▶ [Stated problem]: Reproduce word for word the stretch of lines from the one containing "name author: Bonpl." through the last line, and nothing else.

^^^^^^^^

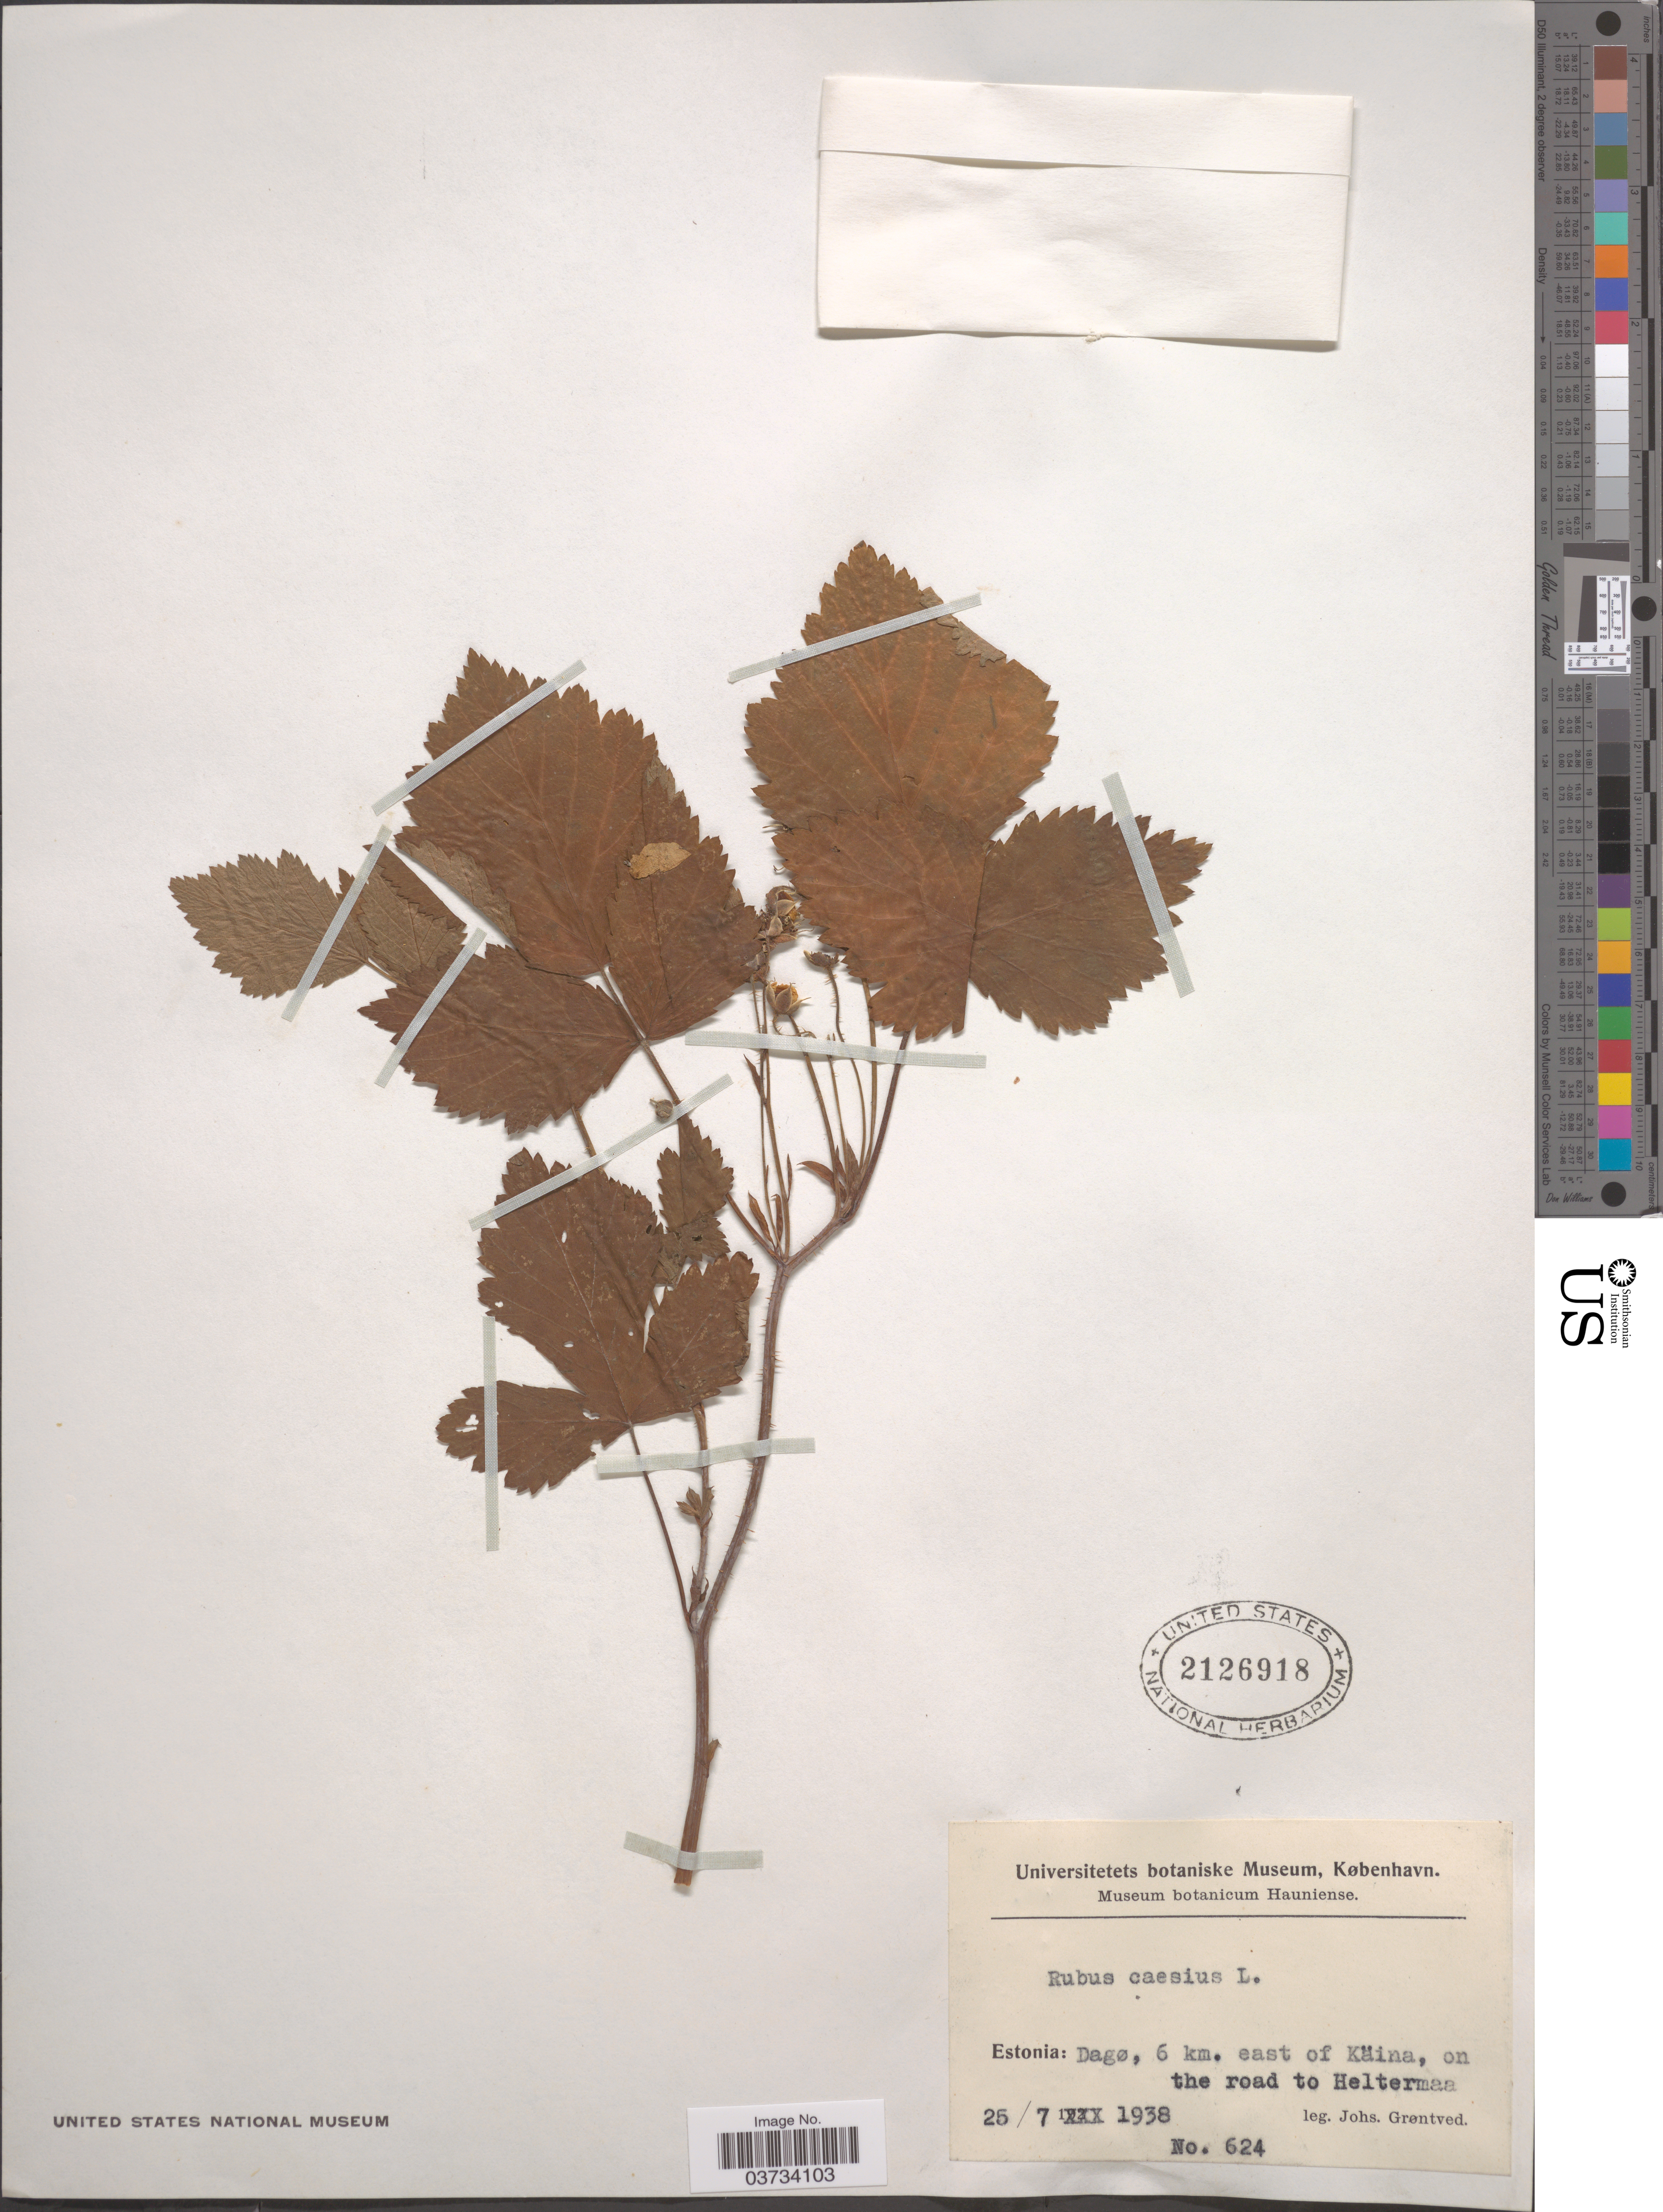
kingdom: Plantae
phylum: Tracheophyta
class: Magnoliopsida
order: Rosales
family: Rosaceae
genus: Rubus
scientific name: Rubus caesius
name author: L.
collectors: J. Grøntved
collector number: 624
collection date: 1938-07-25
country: Estonia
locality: Dagø, 6 km. east of Käina, on the road to Heltermaa.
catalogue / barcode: US 2126918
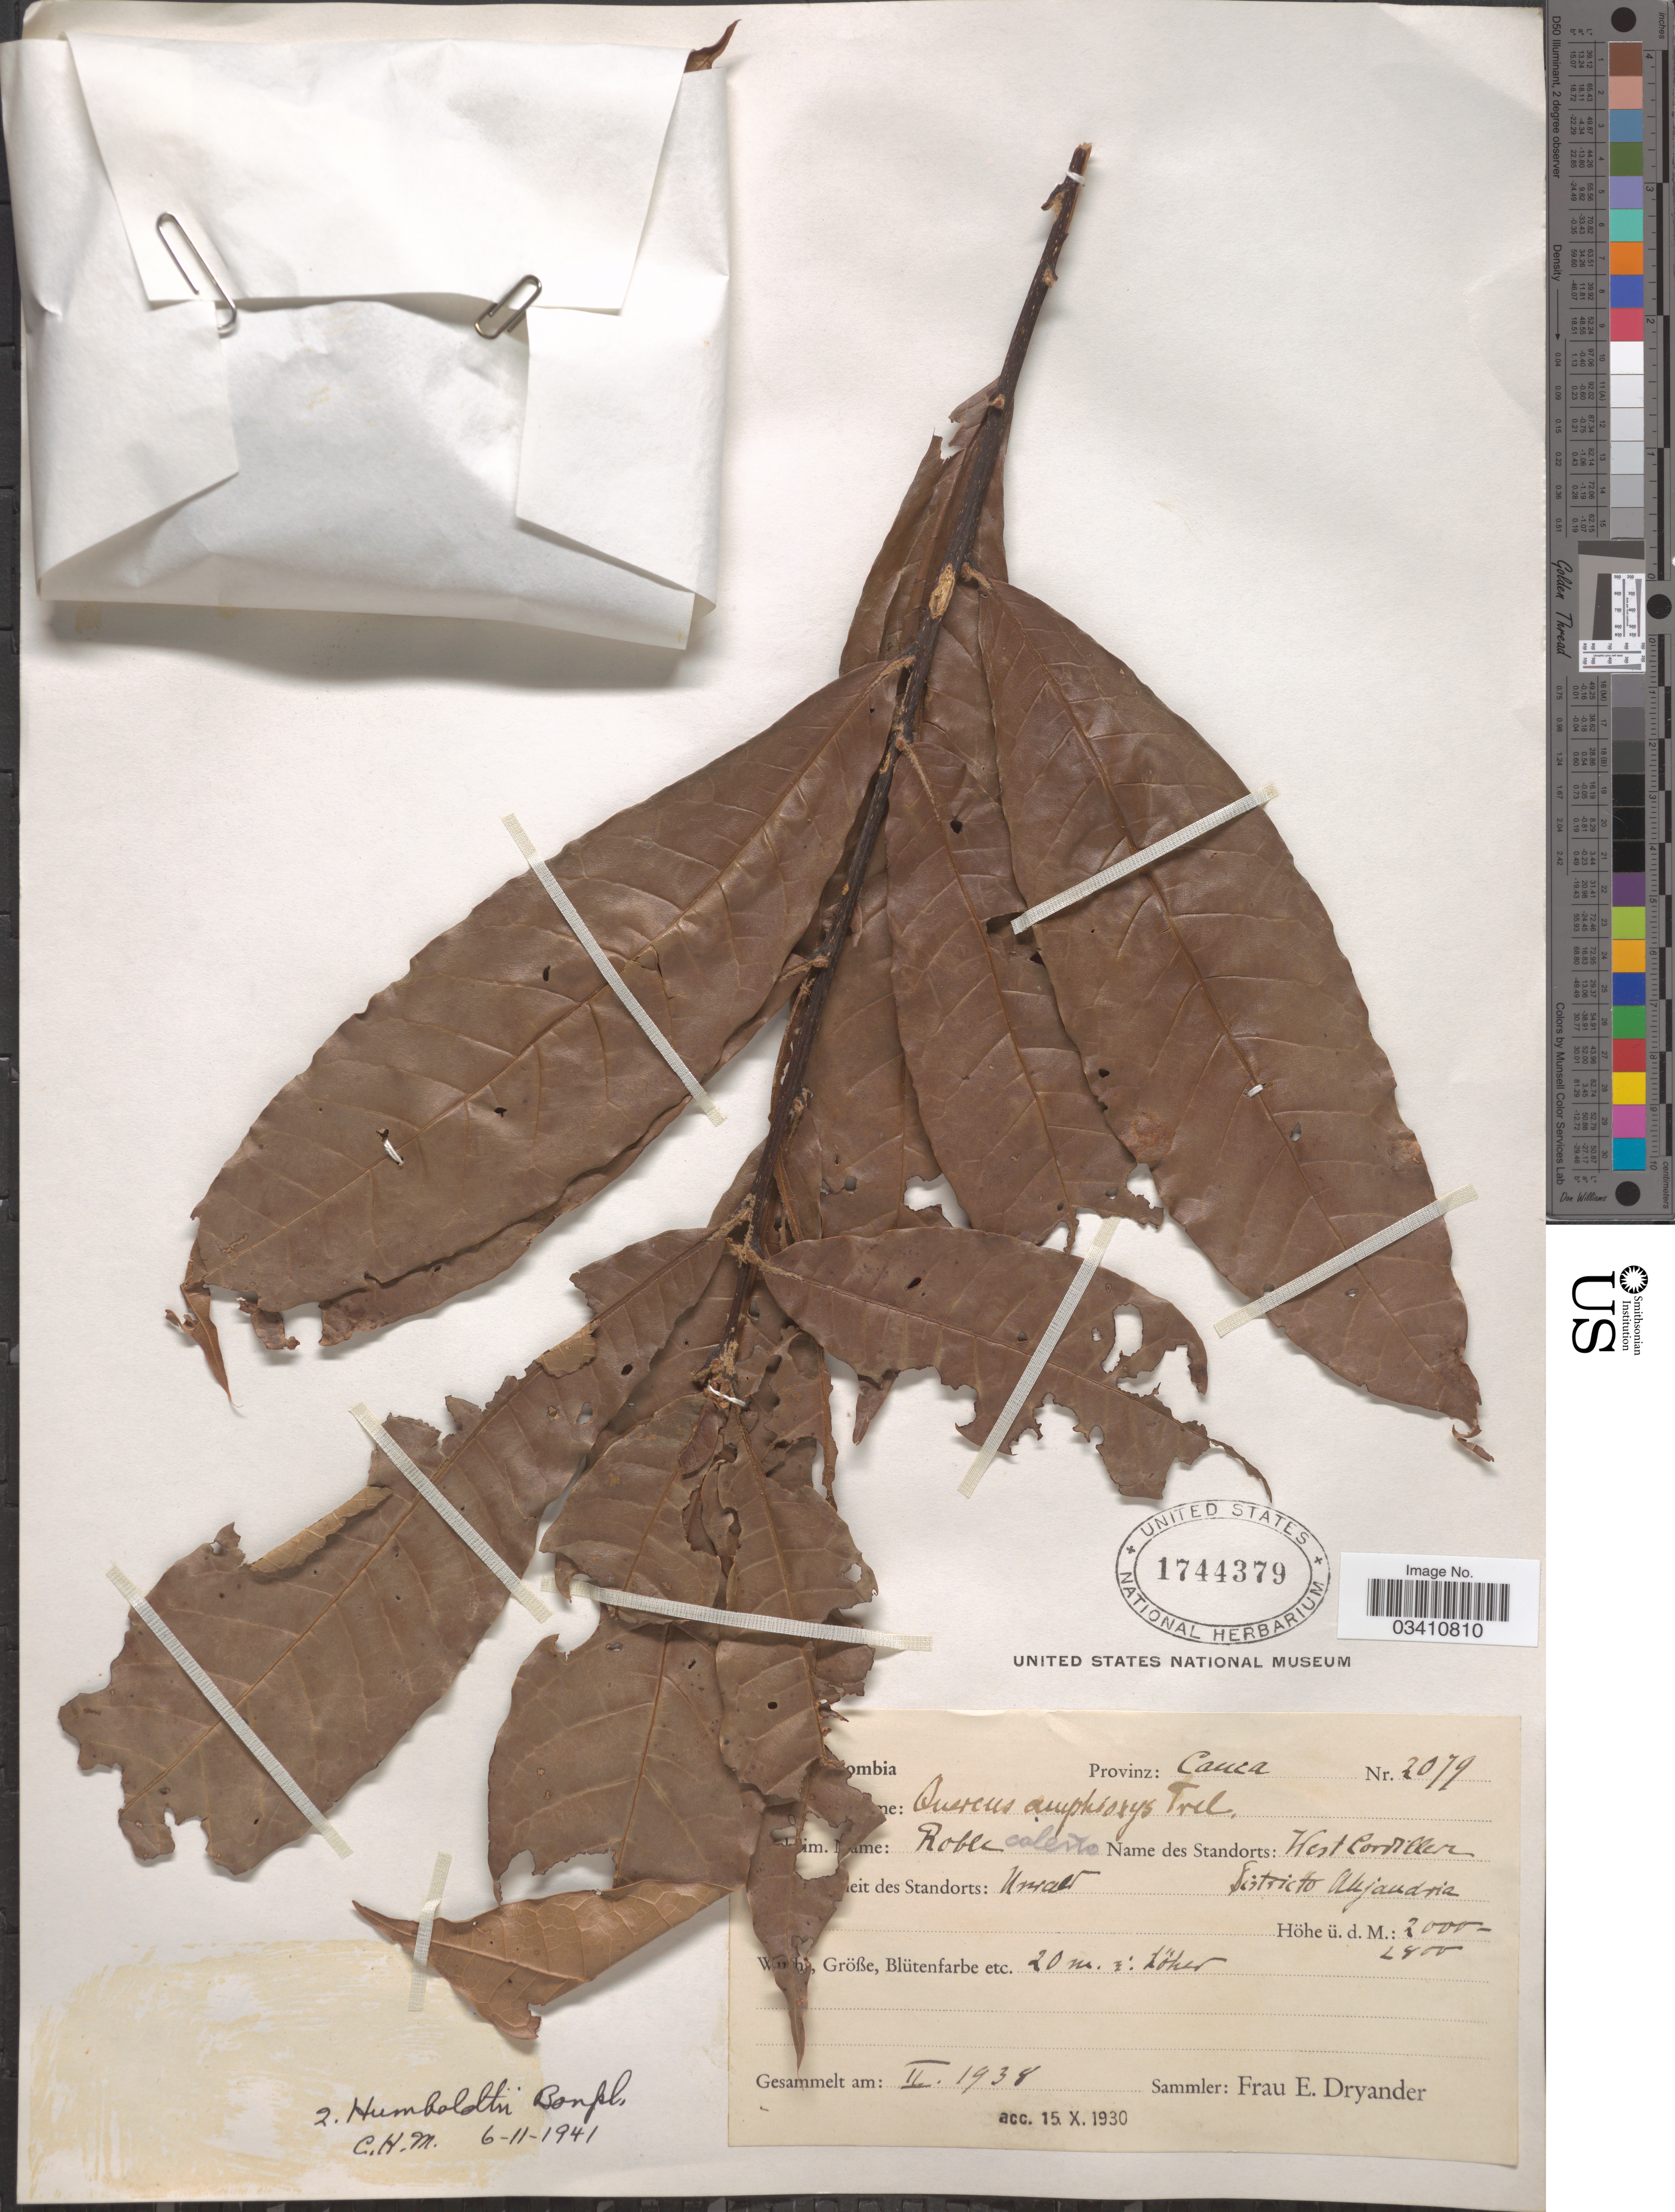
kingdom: Plantae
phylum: Tracheophyta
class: Magnoliopsida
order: Fagales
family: Fagaceae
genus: Quercus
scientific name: Quercus humboldtii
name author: Bonpl.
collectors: F. Dryander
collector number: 2079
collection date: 1938-02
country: Colombia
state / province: Cauca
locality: West Cordillera. Districto Alejandria. Urwald.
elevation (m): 2000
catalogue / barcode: US 1744379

^^^^^^^^

▶ [Right answer]:
name author: Bonpl.
collectors: F. Dryander
collector number: 2079
collection date: 1938-02
country: Colombia
state / province: Cauca
locality: West Cordillera. Districto Alejandria. Urwald.
elevation (m): 2000
catalogue / barcode: US 1744379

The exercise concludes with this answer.